* **WHAT IS NEEDED**
Please show all lines of the records that include "oder".

* **EXERCISE DATA**
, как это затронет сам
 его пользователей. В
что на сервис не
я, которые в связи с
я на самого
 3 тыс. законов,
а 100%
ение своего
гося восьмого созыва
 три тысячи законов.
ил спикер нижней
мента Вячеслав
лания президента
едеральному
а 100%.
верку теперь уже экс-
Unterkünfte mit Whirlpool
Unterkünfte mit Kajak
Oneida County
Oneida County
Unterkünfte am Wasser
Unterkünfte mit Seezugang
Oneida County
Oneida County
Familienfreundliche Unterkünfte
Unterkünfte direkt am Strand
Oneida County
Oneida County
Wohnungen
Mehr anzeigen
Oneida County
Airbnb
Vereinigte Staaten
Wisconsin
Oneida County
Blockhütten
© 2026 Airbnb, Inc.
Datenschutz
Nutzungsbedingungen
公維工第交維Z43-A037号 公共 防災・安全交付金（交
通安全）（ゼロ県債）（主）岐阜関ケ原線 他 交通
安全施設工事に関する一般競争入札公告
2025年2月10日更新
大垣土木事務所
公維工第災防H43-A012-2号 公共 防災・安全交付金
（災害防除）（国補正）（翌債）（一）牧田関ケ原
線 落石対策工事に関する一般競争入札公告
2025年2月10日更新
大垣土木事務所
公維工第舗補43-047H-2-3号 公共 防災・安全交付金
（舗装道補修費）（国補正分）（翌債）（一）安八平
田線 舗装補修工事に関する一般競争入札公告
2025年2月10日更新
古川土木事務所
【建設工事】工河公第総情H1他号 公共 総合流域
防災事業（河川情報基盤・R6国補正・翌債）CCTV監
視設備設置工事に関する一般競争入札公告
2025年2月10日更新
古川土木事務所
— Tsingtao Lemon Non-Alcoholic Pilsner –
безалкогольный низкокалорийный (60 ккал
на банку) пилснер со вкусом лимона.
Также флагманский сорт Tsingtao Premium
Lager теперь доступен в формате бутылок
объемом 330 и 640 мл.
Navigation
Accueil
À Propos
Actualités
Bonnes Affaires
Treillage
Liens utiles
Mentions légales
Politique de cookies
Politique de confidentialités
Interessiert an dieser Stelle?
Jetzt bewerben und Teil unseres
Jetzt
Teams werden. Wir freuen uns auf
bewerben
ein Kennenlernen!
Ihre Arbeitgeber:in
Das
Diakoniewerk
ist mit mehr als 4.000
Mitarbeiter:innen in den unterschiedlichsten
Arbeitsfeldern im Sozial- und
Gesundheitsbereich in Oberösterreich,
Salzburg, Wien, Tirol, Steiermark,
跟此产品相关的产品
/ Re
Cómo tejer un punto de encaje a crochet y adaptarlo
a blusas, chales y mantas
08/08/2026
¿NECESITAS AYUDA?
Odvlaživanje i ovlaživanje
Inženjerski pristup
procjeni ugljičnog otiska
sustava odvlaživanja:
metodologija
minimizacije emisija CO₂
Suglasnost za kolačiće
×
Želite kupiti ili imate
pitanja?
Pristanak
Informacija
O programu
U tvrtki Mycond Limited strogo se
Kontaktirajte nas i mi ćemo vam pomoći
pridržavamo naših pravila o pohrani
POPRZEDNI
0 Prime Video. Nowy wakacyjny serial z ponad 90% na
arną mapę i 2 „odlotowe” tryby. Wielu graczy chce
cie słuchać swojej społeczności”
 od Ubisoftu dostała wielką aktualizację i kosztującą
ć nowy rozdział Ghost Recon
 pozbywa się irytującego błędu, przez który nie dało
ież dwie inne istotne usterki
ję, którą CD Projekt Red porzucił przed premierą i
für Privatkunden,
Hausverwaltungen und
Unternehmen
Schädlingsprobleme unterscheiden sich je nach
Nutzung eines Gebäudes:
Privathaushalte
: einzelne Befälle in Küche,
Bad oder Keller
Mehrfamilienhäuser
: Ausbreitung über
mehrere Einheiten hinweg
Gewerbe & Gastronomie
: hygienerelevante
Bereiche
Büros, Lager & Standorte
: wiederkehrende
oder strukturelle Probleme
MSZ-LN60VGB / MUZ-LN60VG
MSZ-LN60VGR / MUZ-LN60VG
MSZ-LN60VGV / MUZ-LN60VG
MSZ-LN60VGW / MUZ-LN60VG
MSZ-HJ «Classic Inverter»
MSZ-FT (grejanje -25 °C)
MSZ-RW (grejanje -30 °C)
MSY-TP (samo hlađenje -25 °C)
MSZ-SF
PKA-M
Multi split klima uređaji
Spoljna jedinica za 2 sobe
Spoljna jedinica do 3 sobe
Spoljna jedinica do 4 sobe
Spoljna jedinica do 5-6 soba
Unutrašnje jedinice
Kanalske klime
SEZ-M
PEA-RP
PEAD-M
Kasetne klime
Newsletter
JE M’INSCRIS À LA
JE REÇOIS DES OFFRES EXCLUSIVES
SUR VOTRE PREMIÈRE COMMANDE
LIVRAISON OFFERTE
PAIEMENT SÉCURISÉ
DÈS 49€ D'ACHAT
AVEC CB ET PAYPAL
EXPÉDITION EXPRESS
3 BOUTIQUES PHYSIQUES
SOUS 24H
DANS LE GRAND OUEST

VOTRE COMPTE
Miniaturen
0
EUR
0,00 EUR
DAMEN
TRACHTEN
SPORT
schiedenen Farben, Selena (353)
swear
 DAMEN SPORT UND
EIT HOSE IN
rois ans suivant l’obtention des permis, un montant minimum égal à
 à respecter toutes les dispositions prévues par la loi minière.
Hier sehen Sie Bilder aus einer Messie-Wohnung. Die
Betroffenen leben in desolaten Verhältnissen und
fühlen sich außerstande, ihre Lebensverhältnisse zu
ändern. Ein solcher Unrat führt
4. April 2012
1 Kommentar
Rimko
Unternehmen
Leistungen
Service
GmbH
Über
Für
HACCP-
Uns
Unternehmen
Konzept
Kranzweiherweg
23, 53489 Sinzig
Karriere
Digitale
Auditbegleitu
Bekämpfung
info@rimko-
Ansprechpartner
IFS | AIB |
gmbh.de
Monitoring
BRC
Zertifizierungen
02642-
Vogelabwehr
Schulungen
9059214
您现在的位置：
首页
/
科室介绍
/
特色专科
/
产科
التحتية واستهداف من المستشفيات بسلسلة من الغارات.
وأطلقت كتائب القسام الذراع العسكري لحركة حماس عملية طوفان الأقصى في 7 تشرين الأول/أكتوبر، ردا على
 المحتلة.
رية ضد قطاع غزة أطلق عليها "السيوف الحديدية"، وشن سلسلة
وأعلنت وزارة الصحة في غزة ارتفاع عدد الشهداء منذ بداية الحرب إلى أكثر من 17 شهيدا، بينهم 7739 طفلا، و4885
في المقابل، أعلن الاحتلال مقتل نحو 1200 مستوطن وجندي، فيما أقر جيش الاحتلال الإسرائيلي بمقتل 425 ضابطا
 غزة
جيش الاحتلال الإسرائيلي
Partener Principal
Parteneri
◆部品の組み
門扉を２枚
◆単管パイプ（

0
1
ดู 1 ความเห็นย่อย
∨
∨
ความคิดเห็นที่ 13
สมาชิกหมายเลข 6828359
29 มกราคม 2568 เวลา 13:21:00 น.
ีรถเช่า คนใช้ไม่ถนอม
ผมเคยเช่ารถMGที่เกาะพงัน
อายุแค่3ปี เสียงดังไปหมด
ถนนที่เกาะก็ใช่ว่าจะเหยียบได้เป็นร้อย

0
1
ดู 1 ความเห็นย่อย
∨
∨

* **ANSWER SECTION**
Bad oder Keller
oder strukturelle Probleme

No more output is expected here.